By Dr. Elisa Strona
Common Difficulties in Following a Diet
Some of the most frequent difficulties that patients encounter in the context of a "classic" dietary consultation are:
- The difficulty of remembering and quantifying one's consumption of this food in the collection of the food anamnesis.
- The absence of a systematic effort to harmonize the personalization of the dietary prescription with the food structure of the family context or the context where the subject consumes most of his meals. This is an operational limitation that is sometimes important: for most patients it is not easy to package or have their meal prepared in a different form from the rest of the family. Meals from "separated at home" have, in most experiences, a rather limited application "survival" over time, while patients suffering from chronic diseases (diabetes, dyslipidemia, obesity, etc.) benefit from a continuity in the application of dietary rules.
- The constraint of the prescription in grammatical form. It is an operational and psychological limitation. Operative because it provides for the constant availability of a scale and involves the preparation of a large part of the food in a separate form from the usual context of consumption. It also constitutes a psychological limitation because it can reassure some in the application certainty of a quantitative tool, but at the same time make them uncertain, when, for different reasons, it is not possible for them to measure precisely what they eat.
A Diet Without Weighing Food
A system that does not necessarily provide for the weighing of food can be more easily used by the patient.
Overall, all this reduces the possible compliance of patients with the dietary prescription, a key element of its effectiveness.
The concept of diet for volumes was born precisely with a view to overcoming these problems.
The first conceptual impact of food is a product by volume.

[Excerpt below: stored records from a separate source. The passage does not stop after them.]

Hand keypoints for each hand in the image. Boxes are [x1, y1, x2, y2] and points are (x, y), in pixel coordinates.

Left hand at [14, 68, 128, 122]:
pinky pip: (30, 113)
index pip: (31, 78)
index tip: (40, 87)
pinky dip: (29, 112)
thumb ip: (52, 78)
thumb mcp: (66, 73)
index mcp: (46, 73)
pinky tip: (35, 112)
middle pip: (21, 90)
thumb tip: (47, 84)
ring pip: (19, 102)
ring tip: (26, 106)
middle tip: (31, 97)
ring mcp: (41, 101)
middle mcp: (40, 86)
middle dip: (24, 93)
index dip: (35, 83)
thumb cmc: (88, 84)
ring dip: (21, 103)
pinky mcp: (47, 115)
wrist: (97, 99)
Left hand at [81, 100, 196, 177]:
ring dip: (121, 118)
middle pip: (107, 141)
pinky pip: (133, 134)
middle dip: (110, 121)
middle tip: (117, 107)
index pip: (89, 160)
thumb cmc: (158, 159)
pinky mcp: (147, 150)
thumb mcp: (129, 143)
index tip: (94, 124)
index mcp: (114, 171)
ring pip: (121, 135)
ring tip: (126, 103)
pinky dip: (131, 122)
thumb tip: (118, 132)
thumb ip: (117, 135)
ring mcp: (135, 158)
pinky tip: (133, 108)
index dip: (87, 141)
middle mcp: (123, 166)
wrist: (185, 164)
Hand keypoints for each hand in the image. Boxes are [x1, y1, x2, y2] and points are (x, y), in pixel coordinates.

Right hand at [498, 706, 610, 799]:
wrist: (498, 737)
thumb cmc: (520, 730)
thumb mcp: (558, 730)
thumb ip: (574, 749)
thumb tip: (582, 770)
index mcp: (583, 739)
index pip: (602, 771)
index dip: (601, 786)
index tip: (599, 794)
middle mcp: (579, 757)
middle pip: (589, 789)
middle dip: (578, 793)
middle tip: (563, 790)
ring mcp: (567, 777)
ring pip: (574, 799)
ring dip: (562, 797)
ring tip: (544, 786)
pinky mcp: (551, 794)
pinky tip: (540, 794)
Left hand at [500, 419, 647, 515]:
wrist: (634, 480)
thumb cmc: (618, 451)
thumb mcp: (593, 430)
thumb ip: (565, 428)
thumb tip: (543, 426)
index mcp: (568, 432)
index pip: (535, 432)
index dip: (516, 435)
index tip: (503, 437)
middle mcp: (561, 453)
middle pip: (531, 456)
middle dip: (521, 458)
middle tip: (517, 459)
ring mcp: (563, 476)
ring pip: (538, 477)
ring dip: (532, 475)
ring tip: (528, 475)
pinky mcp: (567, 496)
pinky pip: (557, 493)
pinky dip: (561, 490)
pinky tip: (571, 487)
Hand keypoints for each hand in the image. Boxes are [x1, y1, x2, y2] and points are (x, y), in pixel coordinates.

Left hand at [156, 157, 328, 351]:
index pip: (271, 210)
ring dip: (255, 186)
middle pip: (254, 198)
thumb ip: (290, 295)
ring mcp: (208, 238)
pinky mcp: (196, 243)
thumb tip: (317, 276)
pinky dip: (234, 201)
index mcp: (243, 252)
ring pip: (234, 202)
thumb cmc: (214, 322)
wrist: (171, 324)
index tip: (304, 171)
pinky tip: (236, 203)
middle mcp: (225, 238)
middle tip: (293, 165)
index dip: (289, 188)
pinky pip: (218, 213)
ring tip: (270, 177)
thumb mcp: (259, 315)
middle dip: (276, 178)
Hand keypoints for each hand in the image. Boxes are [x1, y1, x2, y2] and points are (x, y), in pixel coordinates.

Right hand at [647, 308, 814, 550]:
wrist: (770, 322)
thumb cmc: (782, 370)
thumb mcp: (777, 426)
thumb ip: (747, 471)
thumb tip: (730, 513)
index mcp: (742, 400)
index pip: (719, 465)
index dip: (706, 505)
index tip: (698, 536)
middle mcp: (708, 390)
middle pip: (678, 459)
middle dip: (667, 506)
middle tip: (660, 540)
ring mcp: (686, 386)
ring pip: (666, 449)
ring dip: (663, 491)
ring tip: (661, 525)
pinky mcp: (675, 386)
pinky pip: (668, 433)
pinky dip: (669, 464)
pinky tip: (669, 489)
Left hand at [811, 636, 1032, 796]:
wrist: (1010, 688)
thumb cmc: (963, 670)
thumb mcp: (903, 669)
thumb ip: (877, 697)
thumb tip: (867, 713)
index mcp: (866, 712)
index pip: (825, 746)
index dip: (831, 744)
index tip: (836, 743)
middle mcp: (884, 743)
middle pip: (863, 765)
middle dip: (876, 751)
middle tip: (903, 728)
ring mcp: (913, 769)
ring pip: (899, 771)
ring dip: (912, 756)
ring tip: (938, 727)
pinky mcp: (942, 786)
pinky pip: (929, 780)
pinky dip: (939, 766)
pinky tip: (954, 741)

In fact, when people think of a food, they "think" it visually.
It is a simple and easy to understand three-dimensional portion quantification system and uses a predominantly gestural language of communication. It is a technique based on the comparison of foods with volumes of commonly used objects (tennis ball, deck of playing cards, etc.) or with the volumes of the hand of the subject making the food choice (fist, palm, fingers): something practical, real, and non-conceptual.
Rules of Dietetics for Volumes
The first step is to measure the size of your hand using a standardized template (see figure).
After having defined one's "hand size", the method consists in volumetrically evaluating the food, comparing it to a closed fist, an open hand, two - three or four fingers, one two inches.
With a clenched fist you can evaluate ready-to-eat foods (therefore also cooked) that develop in height, such as first courses, cooked and raw vegetables, bread like rosette.
Photo Dr. O. Sculati
With the hand extended (with fingers closed, from the top of the middle finger to the junction of the wrist excluding the thumb) we evaluate foods such as steaks, fish fillets, cold cuts, sliced bread.
Photo Dr. O. Sculati
The fingers are useful for evaluating the thickness of food (a middle finger is about 1 cm high), they are therefore useful for evaluating cheeses or small sweets.
The method of dietetics by volumes therefore allows a saving of time both in the anamnesis phase and in the prescription phase.
It also creates in the patient that element of novelty that makes what we say verbally more interesting, therefore incisive.